Pierre Collier est mort, assassiné chez le sénateur Henri Pagès et son épouse Éliane au cours d’un week-end de villégiature. Sa femme, Claire, est la coupable désignée. Elle a été arrêtée un revolver à la main à côté de la victime. Sans doute a-t-elle des raisons d’avoir voulu se venger de son mari volage. Pourtant, les apparences peuvent être trompeuses. L’arme n’est pas celle du crime, et chaque invité devient un suspect potentiel. Esther la maîtresse de Pierre, Léa son amour de jeunesse humiliée, Philippe son rival. Et pourquoi pas le sénateur en personne, passionné par les armes à feu ?
France, Italie, 2008, couleur, 93 min.
Réalisation : Pascal Bonitzer. Scénario : Pascal Bonitzer, Jérôme Beaujour d’après le roman Le Vallon d’Agatha Christie. Adaptation et dialogues : Pascal Bonitzer, Jérôme Beaujour. Image : Marie Spencer. Son : Philippe Richard, Vincent Guillon, Emmanuel Croset. Musique originale : Alexei Aigui. Décors : Wouter Zoon. Costumes : Marielle Robaut. Montage : Monica Coleman. Production : SBS Films, Medusa Film.

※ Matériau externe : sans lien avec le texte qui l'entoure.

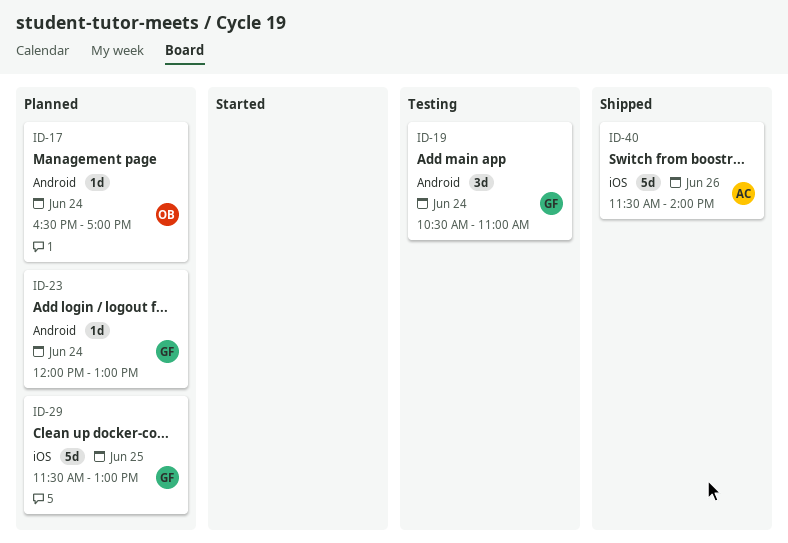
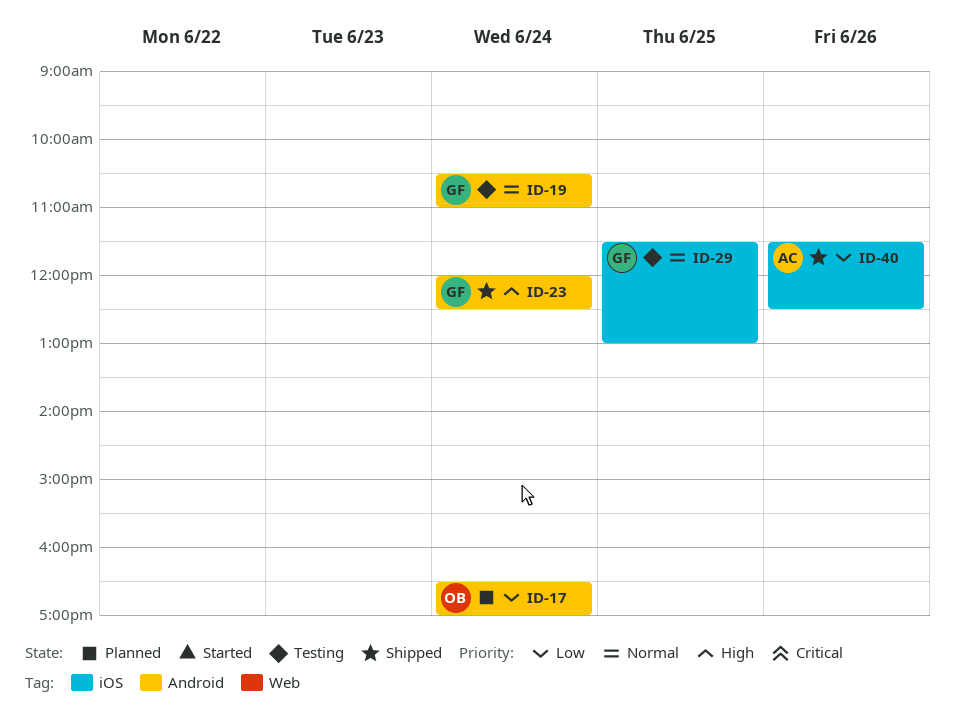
ID-23, status: Planned -> Shipped
ID-23, ends: 13:00 -> 12:30
ID-29, status: Planned -> Testing
ID-40, ends: 14:00 -> 12:30

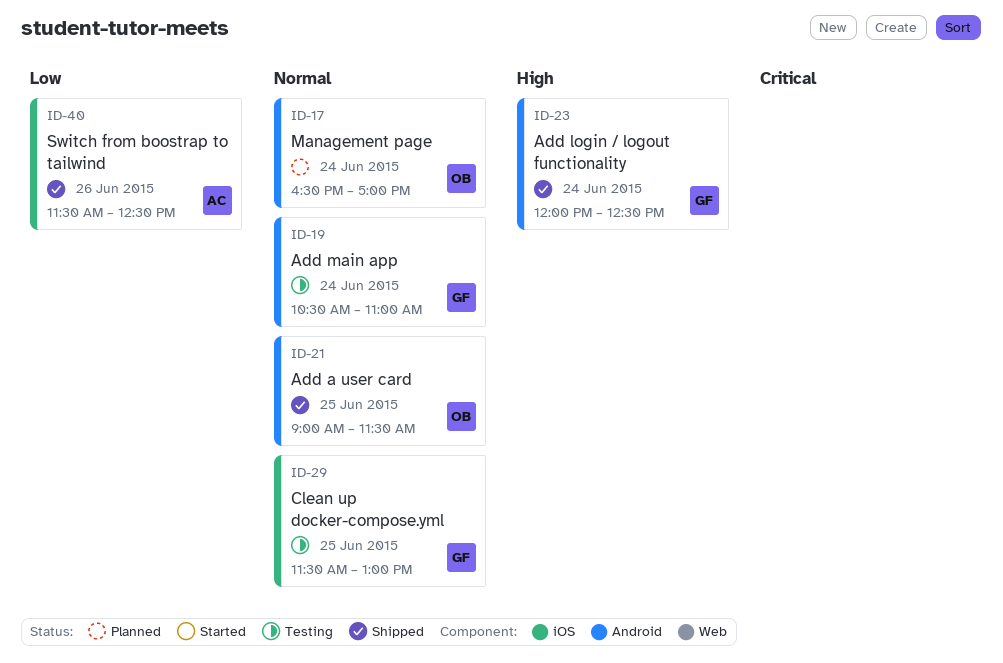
ID-17, priority: Low -> Normal
ID-21: none -> present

Avec : Miou-Miou (Éliane Pagès), Lambert Wilson (Pierre Collier), Valéria Bruni Tedeschi (Esther Bachmann), Pierre Arditi (Henri Pagès), Anne Consigny (Claire Collier), Mathieu Demy (Philippe Léger), Caterina Murino (Lea Mantovani), Maurice Bénichou (le commandant Grange), Céline Sallette (Marthe), Agathe Bonitzer (Chloé), Emmanuelle Riva (Geneviève Herbin), Dany Brillant (Michel).

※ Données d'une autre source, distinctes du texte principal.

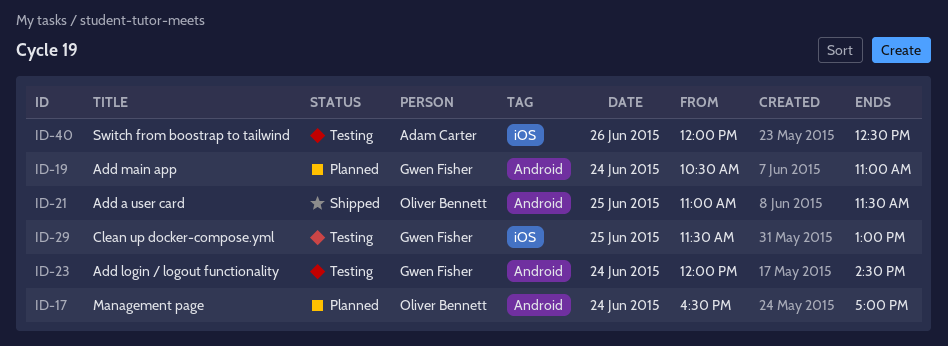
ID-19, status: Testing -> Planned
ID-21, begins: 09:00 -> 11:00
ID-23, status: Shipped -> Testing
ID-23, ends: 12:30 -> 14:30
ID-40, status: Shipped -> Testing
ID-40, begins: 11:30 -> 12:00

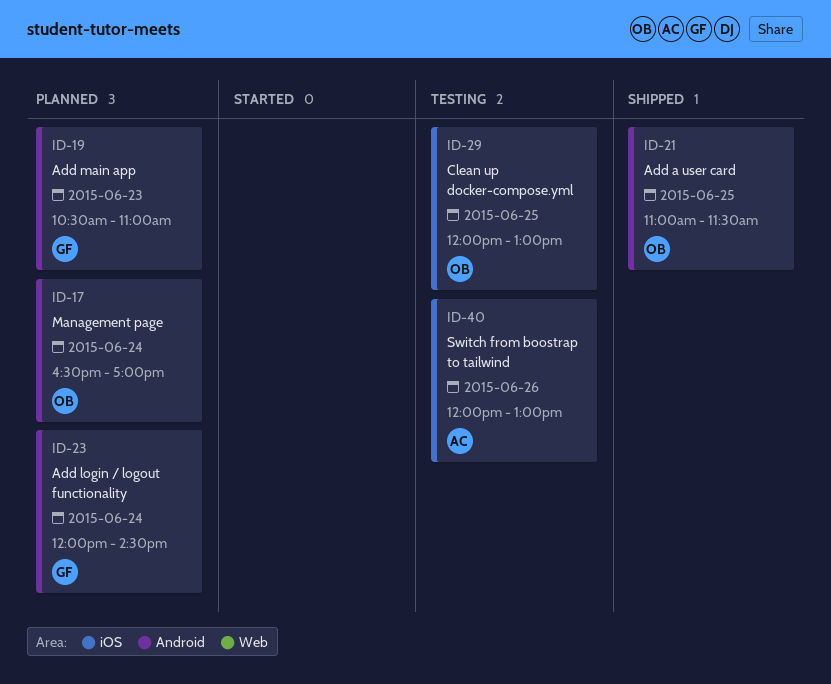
ID-19, day: Jun 24 -> Jun 23
ID-23, status: Testing -> Planned
ID-29, owner: Gwen Fisher -> Oliver Bennett
ID-29, begins: 11:30 -> 12:00
ID-40, ends: 12:30 -> 13:00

S’il vole carrément le titre français d’un film d’Hitchcock, Stagefright, qui fut l’occasion d’un mémorable débat sur l’éthique du récit de cinéma dont on peut retrouver un écho dans le film, le vrai geste est ailleurs, non pas érudit mais cinéphile tendance affect. Sans complexe, Bonitzer affiche une hypothèse hitchcocko-renoirienne, ce qui, malgré les apparences, est s’éloigner deux fois de l’univers d’Agatha Christie. Lorsqu’il cite avec gourmandise Rebecca et La Règle du jeu, loin de peser sur l’exercice, cette convocation sans prétention de grandes ombres donne au film à la fois de l’espace, et une sorte de joie simple. Le crime est sans doute véniel, mais il est presque parfait.

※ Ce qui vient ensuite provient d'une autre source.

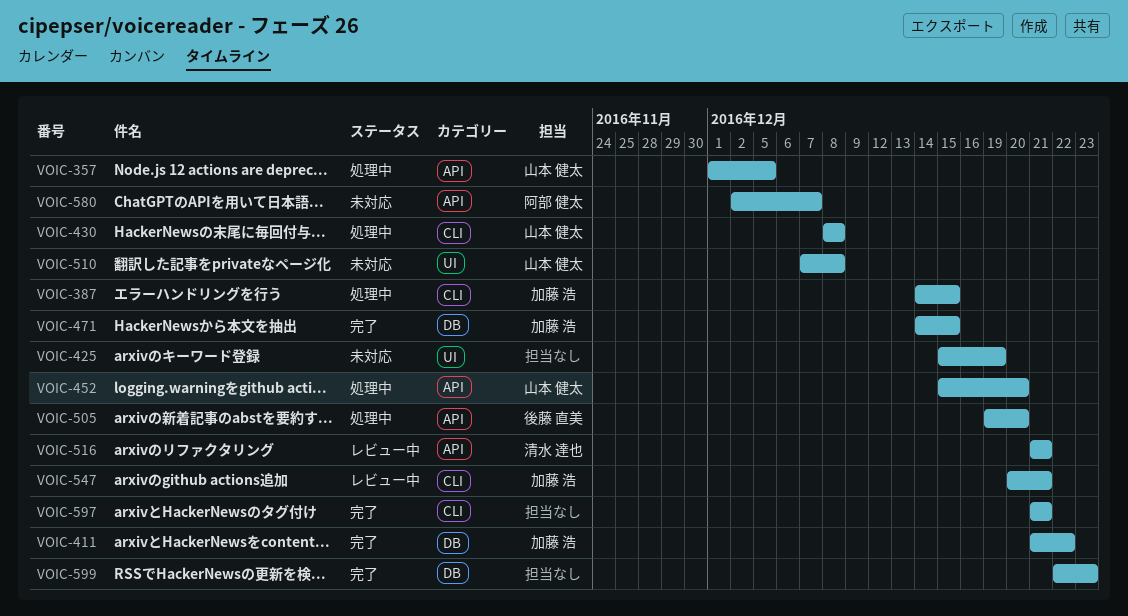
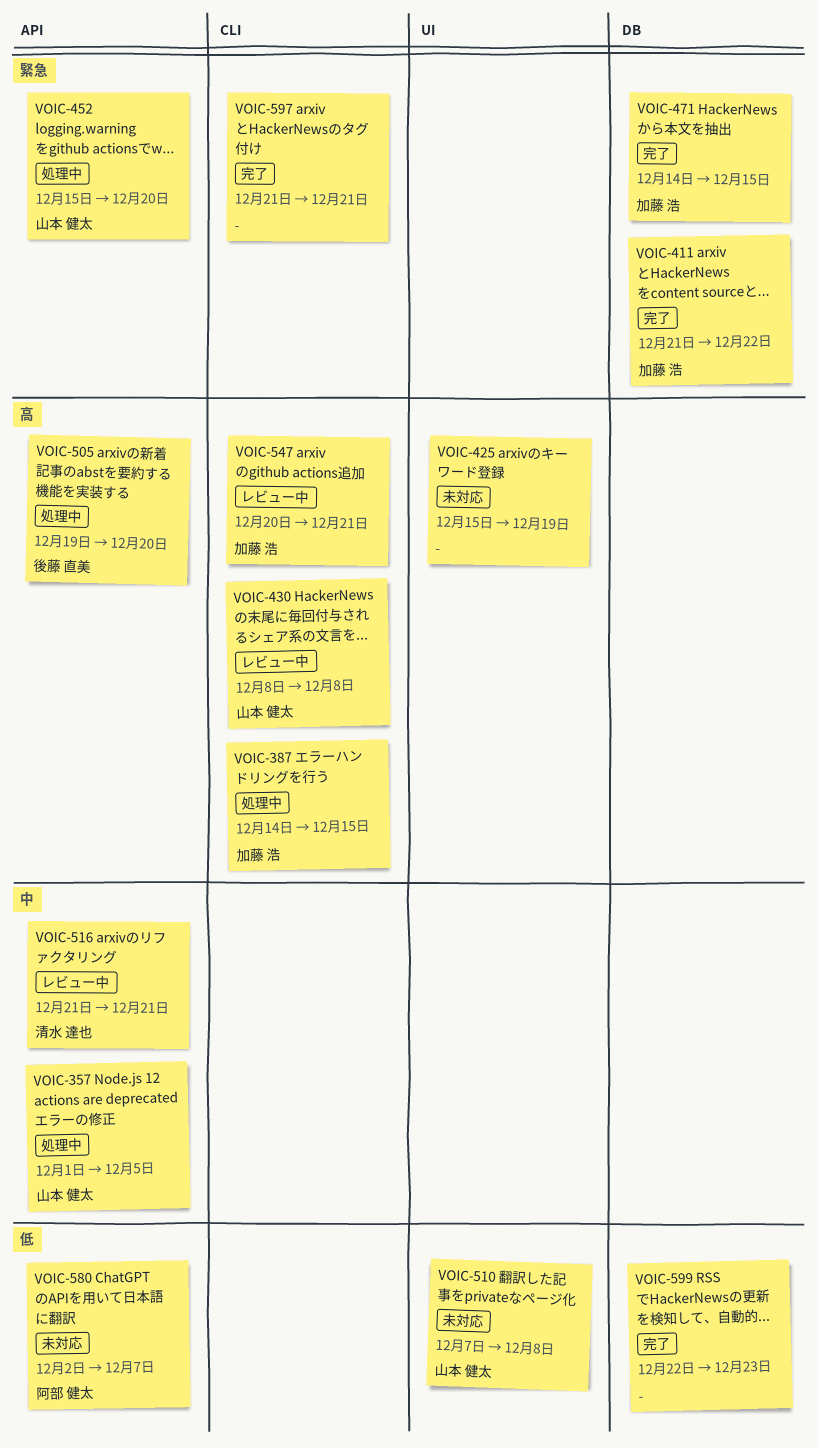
VOIC-430, status: 処理中 -> レビュー中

Jean-Michel Frodon, Cahiers du cinéma n° 634, mai 2008, p. 44.
Né en 1946
Après des études de philosophie, Pascal Bonitzer tente sans succès le concours de l’Idhec et rejoint en 1969 la rédaction des Cahiers du cinéma au sein de laquelle il signe de nombreux textes critiques et théoriques marquants. Parallèlement, il se fait un nom comme scénariste notamment avec Raoul Ruiz, des réalisateurs passés par les Cahiers du cinéma (Pascal Kané, André Téchiné), avec Chantal Akerman et surtout Jacques Rivette qu’il accompagne jusqu’à son ultime film (36 Vues du pic Saint-Loup, 2009). Il se lance dans la réalisation avec Encore (1996), prix Jean-Vigo, une comédie dans laquelle un professeur de philosophie, universitaire de renom, marié et friand de conquêtes féminines particulièrement estudiantines, voit le contrôle de sa vie lui échapper. Suivront un critique de cinéma (Rien sur Robert, 1999), un intellectuel communiste (Petites Coupures, 2003), un éditeur et un écrivain (Je pense à vous, 2006), un professeur de civilisation asiatique (Cherchez Hortense, 2012), tous pris dans les dédales d’imbroglios aux accents de cauchemars kafkaïens. Veuleries ordinaires, débâcles sentimentales, blessures narcissiques font vaciller avec jubilation la comédie sociale de ces milieux d’artistes et d’intellectuels. Dans cet ensemble, Les Envoûtés (2019), titre emprunté à un roman de Witold Gombrowicz, qu’il a longtemps eu le projet d’adapter, tient une place à part. Cette histoire de morts, de fantômes, d’amour, de déraison est inspirée de la nouvelle d’Henry James, Les Amis de mes amis, une des trois sources de La Chambre verte (1977), chef-d’œuvre de François Truffaut, salué par Bonitzer dans les Cahiers du cinéma. Sur une note plus grave, une journaliste parisienne s’y abîme dans une passion à la fois physique et pétrie d’irrationnel à l’égard d’un peintre perché dans un coin perdu des Pyrénées. Salle des ventes, le nouveau film du cinéaste, est annoncé pour 2024.